Just looking for some input on which one folks like better.  Seems the chips like to become charcoal and don't give off slot of smoke.  just looking for input


----------



## walking dude (Jan 3, 2008)

how are you using em?

in a gasser
letric
charchol/lump?


----------



## rip (Jan 3, 2008)

I use chunks.


----------



## walking dude (Jan 3, 2008)

also.............introduce yourself over in rollcall.........tell us abit about yourself................

like i asked..........what rig/unit you smoking with.......

even take jeffs free 5-day ecourse

once again ......welcome


----------



## bbq bubba (Jan 3, 2008)

Depend's on the smoker............


----------



## sparky30_06 (Jan 3, 2008)

I have a GOSM Widebody propane,  I'll head over and intorduce myself soon,  thanks


----------



## ds7662 (Jan 3, 2008)

Chunks would be better if you can find them.


----------



## bbqlovinpackerbacker (Jan 4, 2008)

I have found the dust/chips don't last long. I use chucks, and slabs of hickory off a friends tree. Also, you really don't want a lot of smoke...you want TBS not a lot of bilowing white stuff.

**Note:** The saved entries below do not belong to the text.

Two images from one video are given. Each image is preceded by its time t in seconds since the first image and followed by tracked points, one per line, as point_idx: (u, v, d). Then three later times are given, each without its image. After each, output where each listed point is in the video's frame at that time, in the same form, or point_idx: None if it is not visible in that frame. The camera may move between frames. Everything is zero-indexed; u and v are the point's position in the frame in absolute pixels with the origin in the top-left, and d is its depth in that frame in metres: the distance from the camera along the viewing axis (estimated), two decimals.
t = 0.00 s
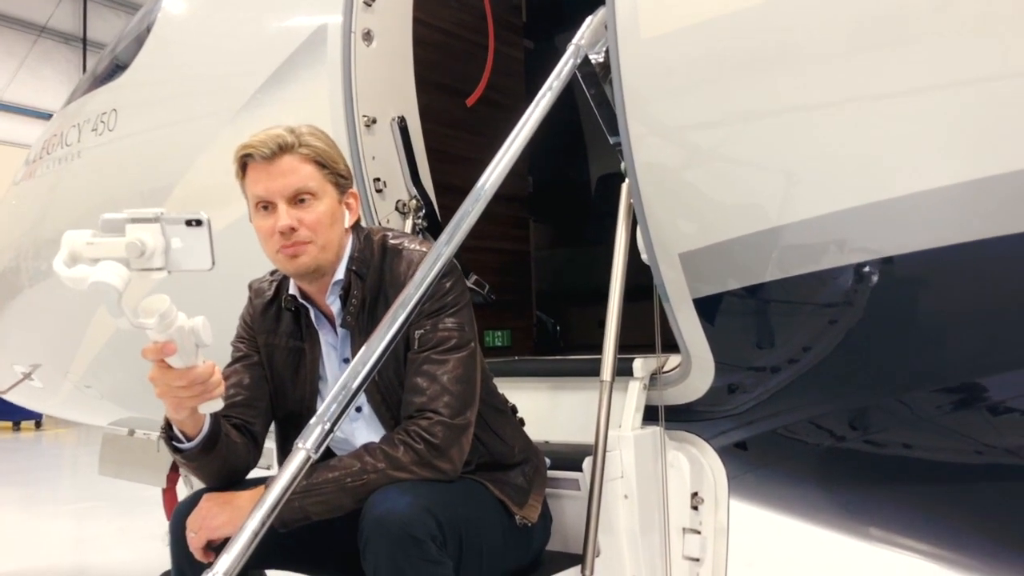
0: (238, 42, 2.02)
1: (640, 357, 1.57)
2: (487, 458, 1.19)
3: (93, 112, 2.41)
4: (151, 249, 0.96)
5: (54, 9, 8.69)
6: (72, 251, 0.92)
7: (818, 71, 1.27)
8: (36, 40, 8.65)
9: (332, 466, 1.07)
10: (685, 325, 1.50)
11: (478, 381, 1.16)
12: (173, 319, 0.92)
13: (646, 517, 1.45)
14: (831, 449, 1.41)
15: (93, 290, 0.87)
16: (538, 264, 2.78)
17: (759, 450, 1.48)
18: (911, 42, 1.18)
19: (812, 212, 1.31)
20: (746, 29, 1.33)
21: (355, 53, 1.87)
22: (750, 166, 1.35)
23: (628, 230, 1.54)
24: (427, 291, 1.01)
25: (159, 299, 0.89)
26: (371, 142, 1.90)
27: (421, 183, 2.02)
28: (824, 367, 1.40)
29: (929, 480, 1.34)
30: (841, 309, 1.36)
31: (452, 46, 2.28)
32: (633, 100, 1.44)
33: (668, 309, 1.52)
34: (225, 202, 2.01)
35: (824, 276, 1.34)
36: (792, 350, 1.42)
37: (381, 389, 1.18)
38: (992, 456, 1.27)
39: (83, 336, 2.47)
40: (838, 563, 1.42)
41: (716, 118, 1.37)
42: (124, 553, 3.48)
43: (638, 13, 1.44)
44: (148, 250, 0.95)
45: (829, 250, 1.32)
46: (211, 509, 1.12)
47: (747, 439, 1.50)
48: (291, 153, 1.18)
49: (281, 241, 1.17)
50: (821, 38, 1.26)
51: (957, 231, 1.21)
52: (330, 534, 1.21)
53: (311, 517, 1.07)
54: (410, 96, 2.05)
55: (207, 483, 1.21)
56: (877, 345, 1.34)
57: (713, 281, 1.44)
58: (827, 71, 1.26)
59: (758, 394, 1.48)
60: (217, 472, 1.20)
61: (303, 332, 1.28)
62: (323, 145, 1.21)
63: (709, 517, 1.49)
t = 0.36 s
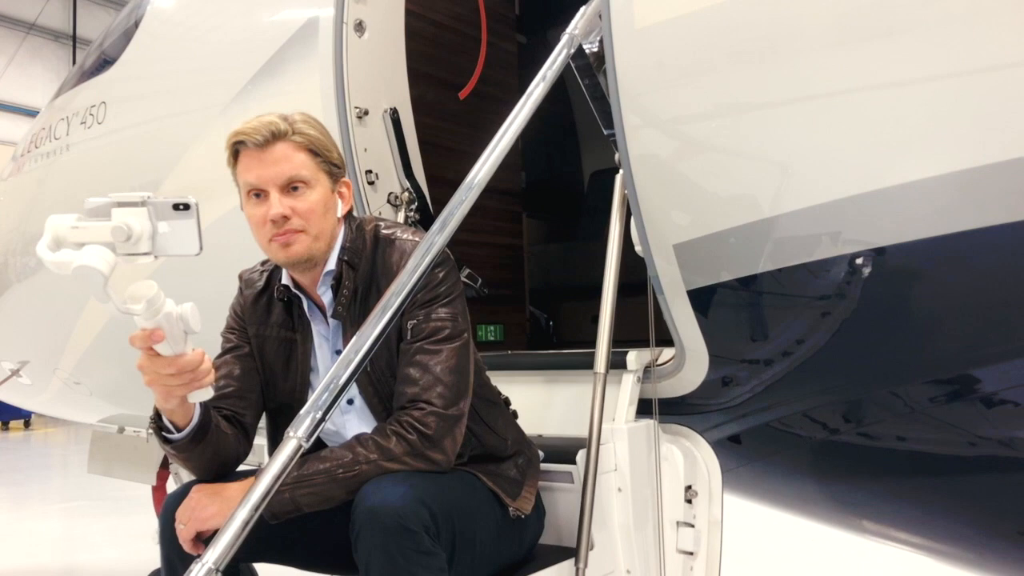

You can prolong the smoke off dust or chips by putting them in a pouch made of tinfoil with a few holes poked in the sides. I find they smolder better that way, and don't just light on fire. Though they still don't last as long as chunks.


----------



## osage (Jan 23, 2008)

Maybe it's just me but I've never liked the smell of smoldering sawdust.  Smells too much like burning paper or cardboard.  I like to use chunks.  If I had a chipper/shredder I would try running it through that also.  The smoke seems to smell better off of "real" wood.


----------



## bwsmith_2000 (Jan 23, 2008)

I also have a GOSM wide body. I use a combination ...... I put some chips in the bottom of the smoke try and then chunks on top. The chips get started smoking quicker and then help the chunks get going for the long stretch. I have found that if I use the chips alone, they burn up too fast..... have to keep opening the door to restock them. Chunks rule for me.


----------



## navionjim (Jan 23, 2008)

A stick fed fire is the best way to go.
Jimbo


----------